RIP, Elizabeth Taylor. This can’t be forgotten: early-1960’s Liz was the George Washington of Mount Babemore. Total package.
— Bill Simmons (@sportsguy33) March 23, 2011
Some called her “the last movie star,” certainly from a different era. One thing for certain, Elizabeth Taylor was born at the right time. Hard to believe her passing didn’t generate a more sizable news event. So many larger distractions, not enough pause to pay due respect. It’s certainly not as if there hasn’t been time to prepare the story, some outlets clearly had been for years and the coverage showed. We were all too prepared.
If you’ve never seen Cat on a Hot Tin Roof or BUtterfield 8, check them out immediately to see what a woman is supposed to look like. Gadzooks, Mount Babemore is right. Add the ability to throw it back as tough and hard as Richard Burton in Who’s Afraid of Virginia Woolf? and it’s easy to see why that relationship was such a voyage.
Her violet eyes certainly didn’t need to see nude photographs of herself as a 24-year old leaked on the internet, well, actually it was her intention to have them released after she died. Forget I brought it up. Elizabeth did well not knowing the Westboro Baptist Church planned to protest her funeral, for the “sin” of supporting AIDS charities. The protest never materialized — the bad public relations behind the idea was only outweighed by the bad public relations of being universally admonished by all mankind — making the Westboro Baptist Church the one thing everyone can seemingly agree on.
She also didn’t need to see an NCAA title game about as enjoyable as the trailer for Arthur, a film that looks to be as funny as an accidental colonoscopy. The original Arthur shined because Dudley Moore was a loveable mess, which Russell Brand is not. Dudley Moore was a comic genius, which Russell Brand is not. I can’t speak on behalf of her estate but I’m sure Elizabeth would recommend renting the original and would avoid the remake like a ninth marriage.

---*---

Answer these from the piece on Elizabeth Taylor:
(a) Which actor does it name opposite her in Who's Afraid of Virginia Woolf?
(b) What "sin" did the Westboro Baptist Church plan to protest at her funeral?
(c) Whom does it call a comic genius?
None of the material after this sentence is needed.

# [DATA SECTION]
---*---

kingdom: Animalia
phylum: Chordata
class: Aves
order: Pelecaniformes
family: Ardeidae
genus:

---*---

# [FINISHED ANSWER]
(a) Richard Burton
(b) Supporting AIDS charities
(c) Dudley Moore